Collected data:
******

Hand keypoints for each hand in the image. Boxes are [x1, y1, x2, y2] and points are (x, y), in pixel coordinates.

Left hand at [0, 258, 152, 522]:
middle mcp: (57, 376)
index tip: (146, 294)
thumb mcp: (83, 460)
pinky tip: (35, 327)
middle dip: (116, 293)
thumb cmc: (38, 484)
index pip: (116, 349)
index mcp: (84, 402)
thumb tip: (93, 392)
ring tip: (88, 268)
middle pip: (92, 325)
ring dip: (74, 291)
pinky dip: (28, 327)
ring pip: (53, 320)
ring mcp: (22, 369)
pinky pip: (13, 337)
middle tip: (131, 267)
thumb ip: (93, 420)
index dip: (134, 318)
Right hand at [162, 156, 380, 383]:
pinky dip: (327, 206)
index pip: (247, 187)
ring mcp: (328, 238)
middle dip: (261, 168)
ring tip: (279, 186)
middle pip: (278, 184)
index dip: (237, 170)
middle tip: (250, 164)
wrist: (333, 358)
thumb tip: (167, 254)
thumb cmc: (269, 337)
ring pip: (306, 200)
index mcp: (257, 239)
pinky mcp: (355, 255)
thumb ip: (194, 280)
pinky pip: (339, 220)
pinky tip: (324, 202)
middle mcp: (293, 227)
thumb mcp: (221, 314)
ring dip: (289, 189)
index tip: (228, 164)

******

Work instructions → Your task is to retype all of the records exactly.

Answer box →
Hand keypoints for each hand in the image. Boxes are [x1, y1, x2, y2] and points are (x, y), in pixel coordinates.

Left hand at [0, 258, 152, 522]:
middle mcp: (57, 376)
index tip: (146, 294)
thumb mcp: (83, 460)
pinky tip: (35, 327)
middle dip: (116, 293)
thumb cmc: (38, 484)
index pip: (116, 349)
index mcp: (84, 402)
thumb tip: (93, 392)
ring tip: (88, 268)
middle pip: (92, 325)
ring dip: (74, 291)
pinky dip: (28, 327)
ring pip: (53, 320)
ring mcp: (22, 369)
pinky pip: (13, 337)
middle tip: (131, 267)
thumb ip: (93, 420)
index dip: (134, 318)
Right hand at [162, 156, 380, 383]:
pinky dip: (327, 206)
index pip: (247, 187)
ring mcp: (328, 238)
middle dip: (261, 168)
ring tip: (279, 186)
middle pip: (278, 184)
index dip: (237, 170)
middle tip: (250, 164)
wrist: (333, 358)
thumb tip: (167, 254)
thumb cmc: (269, 337)
ring pip: (306, 200)
index mcp: (257, 239)
pinky mcp: (355, 255)
thumb ip: (194, 280)
pinky pip: (339, 220)
pinky tip: (324, 202)
middle mcp: (293, 227)
thumb mcp: (221, 314)
ring dip: (289, 189)
index tip: (228, 164)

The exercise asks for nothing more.